Сайт Ярославской Группы Ассоциации Движений Анархистов
 
[ Новости ] [ Организация ] [ Пресса ] [ Библиотека ] [ Ссылки ] [ Контакты ] [ Гостевая ] [ Форум ]
 
 Теория

Пётр Кропоткин

Современная наука и анархия

XIV. Заключения

Мы видим из всего предыдущего, как ошибочно ви­деть в государстве что-либо другое, кроме лестничной организации чиновников, избранных или назначенных для управления различными отраслями общественной жизни и для согласования их действий. Мы видели, как ошибочно думать, что достаточно переменить их персонал, чтобы заставить машину идти в каком угодно нап­равлении.

Если бы историческая — политическая и социаль­ная — функция государства была бы ограничена только этим, то оно бы не уничтожило, как оно это сделало на самом деле, всю свободу местных учреждений; оно не централизировало бы в своих министерствах все: суд, об­разование, религию, искусства, науки, армию и т. д.; оно не стало бы употреблять налог, как оно это сделало в интересах богатых, чтобы держать бедных постоянно ниже уровня «линии бедноты», как выражаются молодые английские экономисты; оно не употребило бы, как оно это сделало, монополию, чтобы дать возможность богатым присвоить себе весь прирост богатств, являющийся в результате успехов техники и науки.

Дело в том, что государство — нечто гораздо боль­шее, чем организация администрации в целях водворе­ния «гармонии» в обществе, как это говорят в универси­тетах. Это — организация, выработанная и усовершенствованная медленным путем на протяжении трех столе­тий, чтобы поддерживать права, приобретенные извест­ными классами, и пользоваться трудом рабочих масс; чтобы расширить эти права и создать новые, которые ве­дут к новому закрепощению обездоленных законодательством граждан по отношению к группе лиц, осыпанных милостями правительственной иерархии. Такова истин­ная сущность государства, Все остальное — лишь слова, которые государство само велит внушать народу и кото­рые повторяются по привычке, не разбирая их более внимательно, — слова столь же ложные, как и те, которым учит церковь, чтобы прикрыть свою жажду власти, бо­гатства и опять-таки власти!

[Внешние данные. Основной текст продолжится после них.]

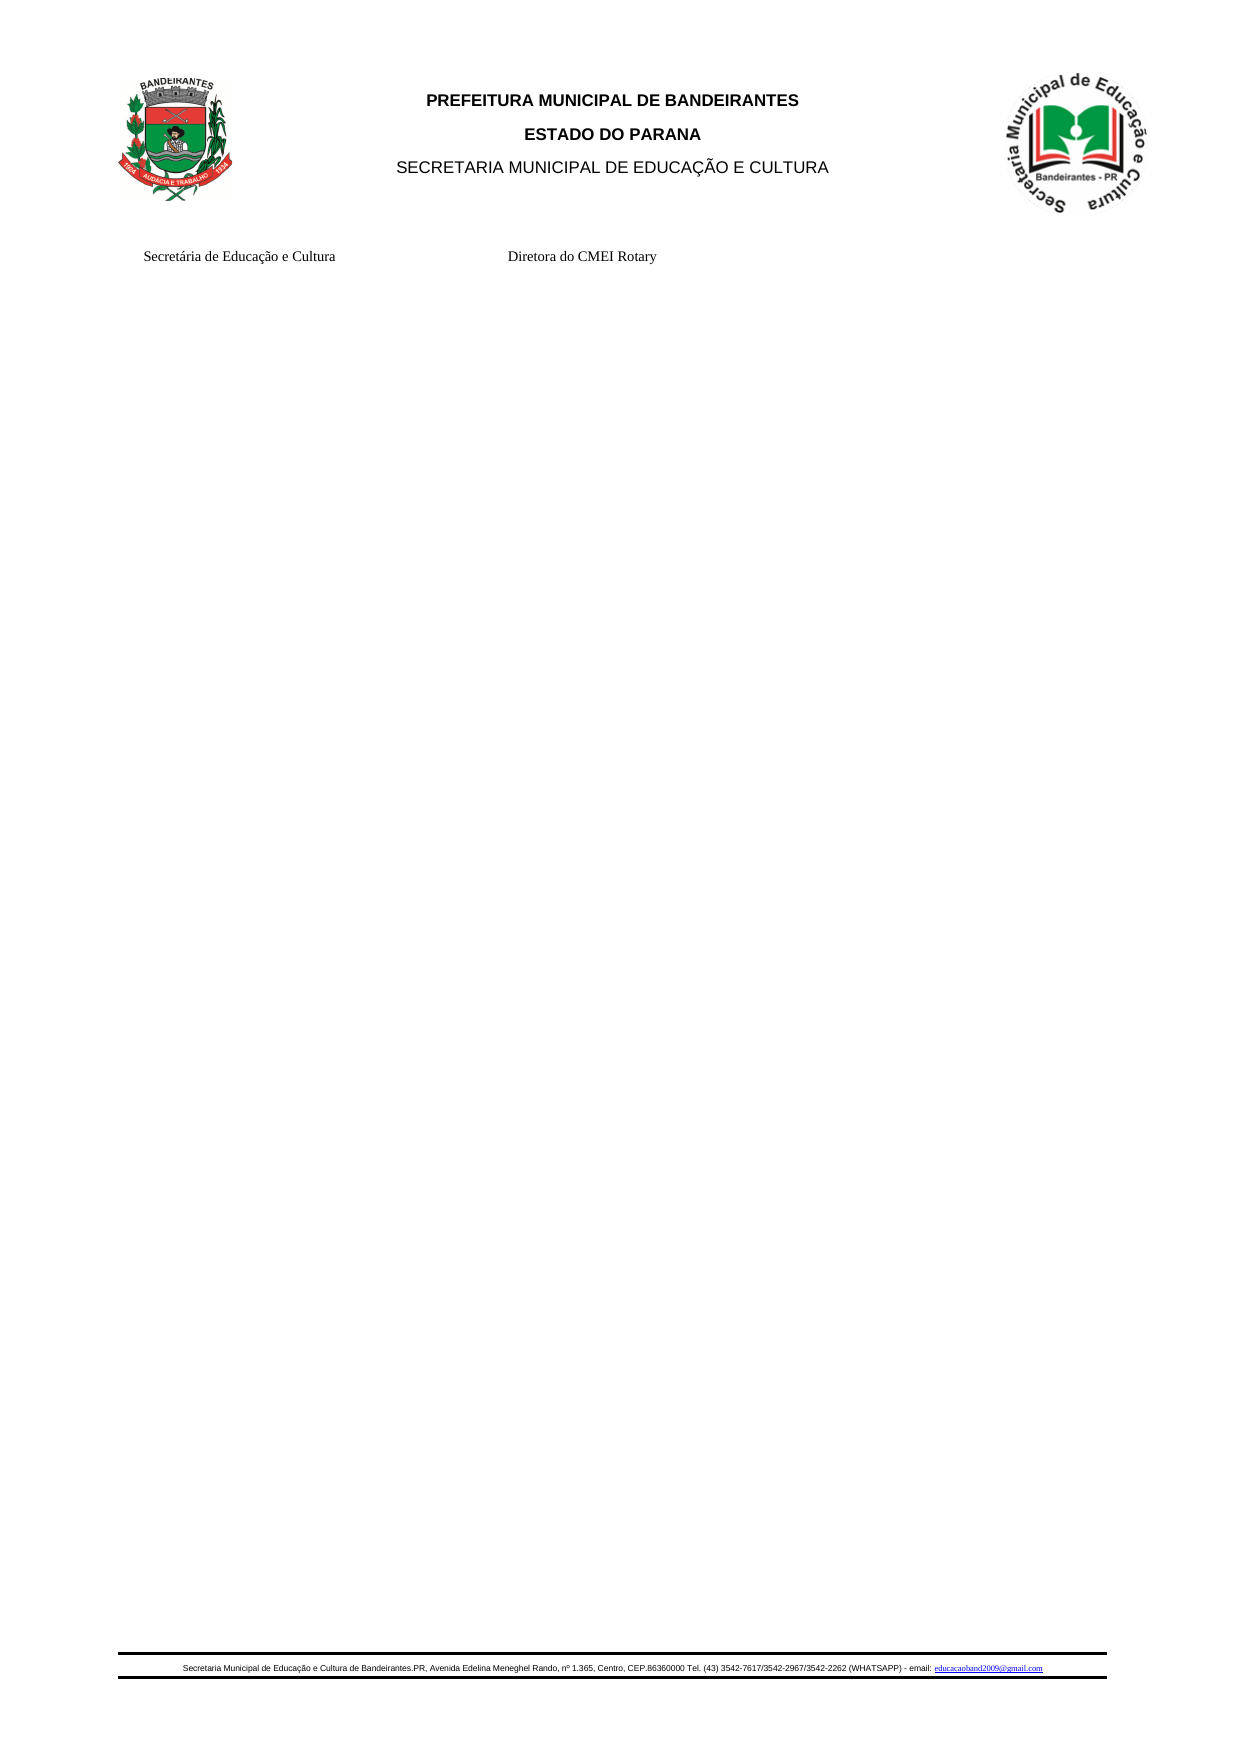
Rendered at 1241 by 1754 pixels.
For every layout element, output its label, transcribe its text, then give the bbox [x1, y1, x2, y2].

Однако давно уже пора подвергнуть эти слова серьезной критике и спросить себя, откуда происходит пристрастие радикалов девятнадцатого столетия и их продолжателей-социалистов к всемогущему государству? Тогда увидели бы, что пристрастие вытекает, прежде всего, из ложного представления, которое делали себе вообще якобинцы Великой Революции: из легенды, кото­рая родилась или была сочинена вокруг Клуба якобинцев, потому что именно этому Клубу и его отделениям в провинции буржуазные историки Революции (кроме Мишле) приписывали всю славу великих принципов, провозглашенных Революцией, и страшной борьбы, кото­рую она должна была выдержать против королевской власти и ее приверженцев — роялистов.

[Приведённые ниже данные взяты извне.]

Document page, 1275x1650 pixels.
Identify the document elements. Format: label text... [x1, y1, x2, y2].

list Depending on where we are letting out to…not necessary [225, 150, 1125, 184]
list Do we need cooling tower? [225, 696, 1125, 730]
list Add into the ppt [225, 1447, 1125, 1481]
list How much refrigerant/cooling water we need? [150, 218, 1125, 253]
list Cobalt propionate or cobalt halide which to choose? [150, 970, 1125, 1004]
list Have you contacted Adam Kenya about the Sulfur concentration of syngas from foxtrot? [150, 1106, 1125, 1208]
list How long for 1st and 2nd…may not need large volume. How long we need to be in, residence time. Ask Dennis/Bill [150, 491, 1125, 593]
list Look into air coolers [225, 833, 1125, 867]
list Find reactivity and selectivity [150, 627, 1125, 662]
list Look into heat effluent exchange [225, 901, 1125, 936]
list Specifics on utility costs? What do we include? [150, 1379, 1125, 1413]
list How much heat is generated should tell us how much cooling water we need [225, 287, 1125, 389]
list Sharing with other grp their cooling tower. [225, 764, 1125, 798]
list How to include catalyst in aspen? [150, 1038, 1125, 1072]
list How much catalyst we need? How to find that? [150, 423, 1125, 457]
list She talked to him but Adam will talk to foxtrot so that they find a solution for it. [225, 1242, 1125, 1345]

Давно пора, однако, сбыть эту легенду в архивы, среди других легенд церквей и государств. Люди теперь начинают уже понемногу узнавать правду о Революции и понимать, что Клуб якобинцев был клубом не народа, а буржуазии, пришедшей к власти и богатству, не Революции, а тех, кто сумел ею воспользоваться. Ни в один из великих моментов смуты этот Клуб не был авангардом Революции, Наоборот, он всегда ограничивался тем, что вводил в берега угрожающие волны, заставляя их войти в рамки государства, и сводил их на нет, уничтожая гильотиною тех, кто шел дальше его буржуазных взглядов.

Будучи рассадником чиновников, которых он поставлял в большом количестве после каждого шага вперед, сделанного Революцией (10 августа, 31 мая), Клуб якобинцев был укрепленным лагерем буржуазии, пришедшей ко власти, против уравнительных стремлений народа. Именно за это — за то, что он сумел помешать народу идти по пути уравнения и коммунизма, его я прославляет большинство историков.

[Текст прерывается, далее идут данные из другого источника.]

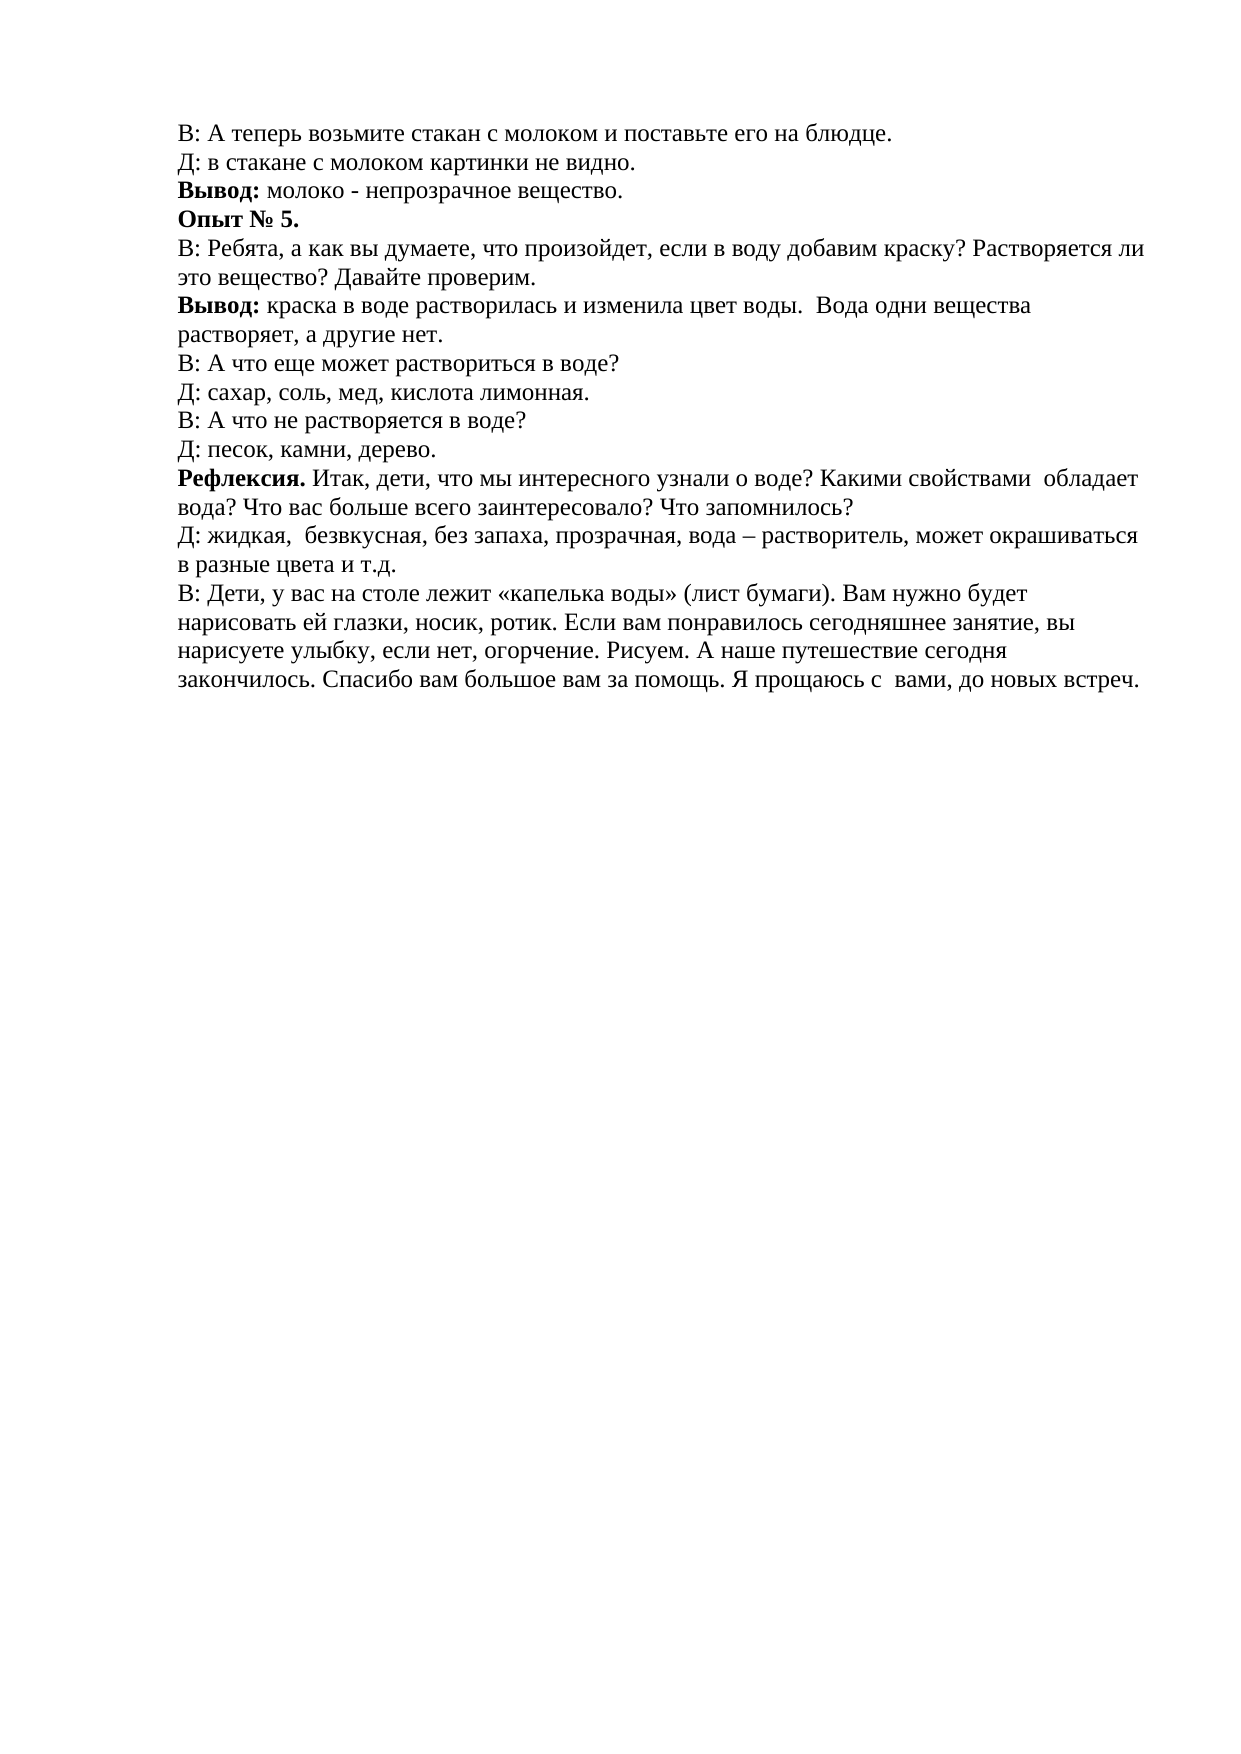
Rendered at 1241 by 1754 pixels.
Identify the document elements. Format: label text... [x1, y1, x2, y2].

text Д: жидкая, безвкусная, без запаха, прозрачная, вода – растворитель, может окрашиваться в разные цвета и т.д. [177, 521, 1152, 578]
text В: Ребята, а как вы думаете, что произойдет, если в воду добавим краску? Растворяется ли это вещество? Давайте проверим. [177, 233, 1152, 291]
text В: А что не растворяется в воде? [177, 406, 1152, 434]
text В: А теперь возьмите стакан с молоком и поставьте его на блюдце. [177, 118, 1152, 147]
text В: А что еще может раствориться в воде? [177, 348, 1152, 377]
text Д: песок, камни, дерево. [177, 434, 1152, 463]
text Вывод: краска в воде растворилась и изменила цвет воды. Вода одни вещества растворяет, а другие нет. [177, 291, 1152, 348]
text Вывод: молоко - непрозрачное вещество. [177, 176, 1152, 204]
text Д: в стакане с молоком картинки не видно. [177, 147, 1152, 176]
text Д: сахар, соль, мед, кислота лимонная. [177, 377, 1152, 406]
text Опыт № 5. [177, 204, 1152, 233]
text Рефлексия. Итак, дети, что мы интересного узнали о воде? Какими свойствами обладает вода? Что вас больше всего заинтересовало? Что запомнилось? [177, 463, 1152, 521]
text В: Дети, у вас на столе лежит «капелька воды» (лист бумаги). Вам нужно будет нарисовать ей глазки, носик, ротик. Если вам понравилось сегодняшнее занятие, вы нарисуете улыбку, если нет, огорчение. Рисуем. А наше путешествие сегодня закончилось. Спасибо вам большое вам за помощь. Я прощаюсь с вами, до новых встреч. [177, 578, 1152, 693]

Нужно сказать, что этот Клуб имел очень неопреде­ленный идеал, а именно всемогущее государство, не терпевшее в своей среде никакой местной власти, как, на­пример, независимых суверенных коммун, никакой профессиональной силы, как, например, рабочих союзов, и ничьей воли, кроме воли якобинцев Конвента, что привело неизбежно, фатально, к диктатуре полицейского Комитета общественной безопасности и, так же неизбежно, к Консульской диктатуре и к Империи. Вот почему якобинцы разбили силу коммун, и в особенности париж­ской коммуны и ее секций (преобразовав их сначала в простые полицейские участки, поставленные под над­зор Комитета безопасности). Вот почему они начали войну против церкви, стараясь, однако, поддержать ду­ховенство и церковное служение; и вот почему они не до­пускали ни тени провинциальной независимости и ни те­ни профессиональной независимости в организации ре­месел, в народном образовании и даже в научных иссле­дованиях, в искусстве.

Фраза Людовика XIV «Государство — это я!» была игрушкой в сравнении со словами якобинцев «Государство — это мы». Это было поглощение всей националь­ной жизни пирамидою чиновников. И все это должно бы­ло служить для обогащения известного класса граждан и в то же время для удержания в бедности всех осталь­ных, то есть всего народа, кроме этих привилегирован­ных. Но такой бедности, которая не есть полное лишение всего, нищенство, как это было при старом режиме, пото­му что голодные нищие не становятся рабочими, в кото­рых нуждается буржуазия; но бедности, которая застав­ляет человека продавать свою рабочую силу кому бы то ни было, кто желает эксплуатировать его, и продавать ее по цене, которая позволит человеку лишь в виде исклю­чения выйти из состояния пролетария, перебивающего­ся заработком.

Вот в чем состоял идеал якобинцев. Прочтите всю ли­тературу эпохи, кроме писаний тех, кого называли бешеными, анархистами, и кого поэтому гильотинировали или устраняли другим образом, — и вы увидите, что та­ков именно был идеал якобинцев.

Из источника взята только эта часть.